WHATEVER happened to the death of newspapers? A year ago the end seemed near. The recession threatened to remove the advertising and readers that had not already fled to the internet. Newspapers like the San Francisco Chronicle were chronicling their own doom. America’s Federal Trade Commission launched a round of talks about how to save newspapers. Should they become charitable corporations? Should the state subsidise them? It will hold another meeting on June 15th. But the discussions now seem out of date。
In much of the world there is little sign of crisis. German and Brazilian papers shrugged off the recession (see article). Even American newspapers, which inhabit the most troubled corner of the global industry, have not only survived but often returned to profit. Not the 20% profit margins that were routine a few years ago, but profit all the same。
It has not been much fun. Many papers stayed afloat by pushing journalists overboard. The American Society of News Editors reckons that 13,500 newsroom jobs have gone since 2007. Readers are paying more for slimmer products. Some papers even had the nerve to refuse delivery to distant suburbs. Yet these desperate measures have proved the right ones and, sadly for many journalists, they can be pushed further。

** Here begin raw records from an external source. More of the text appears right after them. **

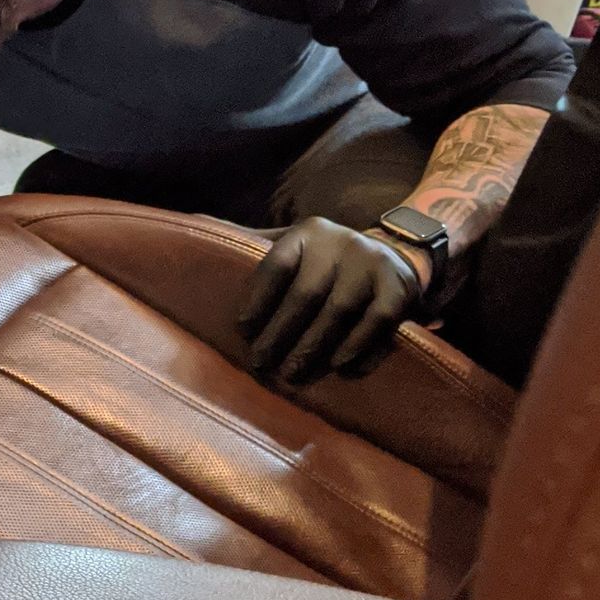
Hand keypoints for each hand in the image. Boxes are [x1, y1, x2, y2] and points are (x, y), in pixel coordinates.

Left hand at [238, 218, 427, 385]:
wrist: (398, 253)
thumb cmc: (327, 261)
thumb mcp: (294, 245)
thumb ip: (253, 243)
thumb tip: (199, 225)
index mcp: (308, 233)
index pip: (276, 265)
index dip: (257, 300)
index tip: (242, 332)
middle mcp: (341, 242)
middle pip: (305, 294)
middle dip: (280, 334)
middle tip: (261, 364)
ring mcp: (373, 264)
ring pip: (338, 312)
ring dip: (313, 348)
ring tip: (292, 374)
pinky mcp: (400, 288)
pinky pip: (376, 323)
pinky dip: (356, 348)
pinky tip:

Demolishing the house that Otis built
Newspapers are becoming more balanced businesses, with a healthier mix of revenues from readers and advertisers. American papers have long been highly unusual in their reliance on ads. Fully 87% of their revenues came from advertising in 2008, according to the OECD. In Japan the proportion is 35%. Not surprisingly, Japanese newspapers are much more stable。
The whirlwind that swept through newsrooms harmed everybody, but much of the damage has been concentrated in areas where newspapers are least distinctive. Car and film reviewers have gone. So have science and general business reporters. Foreign bureaus have been savagely pruned. Newspapers are less complete as a result. But completeness is no longer a virtue in the newspaper business. Just look at the fate of Otis Chandler’s creation。
Thanks to family connections, Chandler ended up in control of the Los Angeles Times in 1960. The paper he inherited was parochial and conservative, reflecting the city it served. Chandler jettisoned the anti-union dogma and set about building a west-coast rival to the New York Times. His paper was heavy on foreign news and serious, objective reporting. The result was hugely impressive—but not, as it turned out, suited to the internet era. In the past few years the paper has suffered repeated staff cuts. In 2007 it was acquired by a property magnate and in 2008 filed for bankruptcy protection。
The problem with such newspapers is that, although they do much that is excellent, they do little that is distinctive enough for people to pay for it. The Los Angeles Times’s foreign reporting is extremely good. But it is hard to argue that it is better than the stuff supplied by the New York Times or foreign papers—sources to which the residents of Los Angeles now have unfettered, largely free access via their laptops and iPhones. Similarly, it has never been clear why each major newspaper needs its own car reviewer: a Corolla is a Corolla, whether it is driven in Albuquerque or Atlanta. And by extension, it is not clear why presidential candidates or sport teams require huge journalistic entourages. Papers should concentrate on what they do best, which means, in many cases, local news and sport. If the rest is bought in from wire services or national outfits, readers are unlikely to complain—as long as there is enough competition between those larger providers to keep up standards (and thanks to the internet there probably is now). Specialisation generally means higher quality。
It is grim to forecast still more writers losing their jobs. But whether newspapers are thrown onto doorsteps or distributed digitally, they need to deliver something that is distinctive. New technologies like Apple’s iPad only make this more true. The mere acquisition of a smooth block of metal and glass does not magically persuade people that they should start paying for news. They will pay for news if they think it has value. Newspapers need to focus relentlessly on that。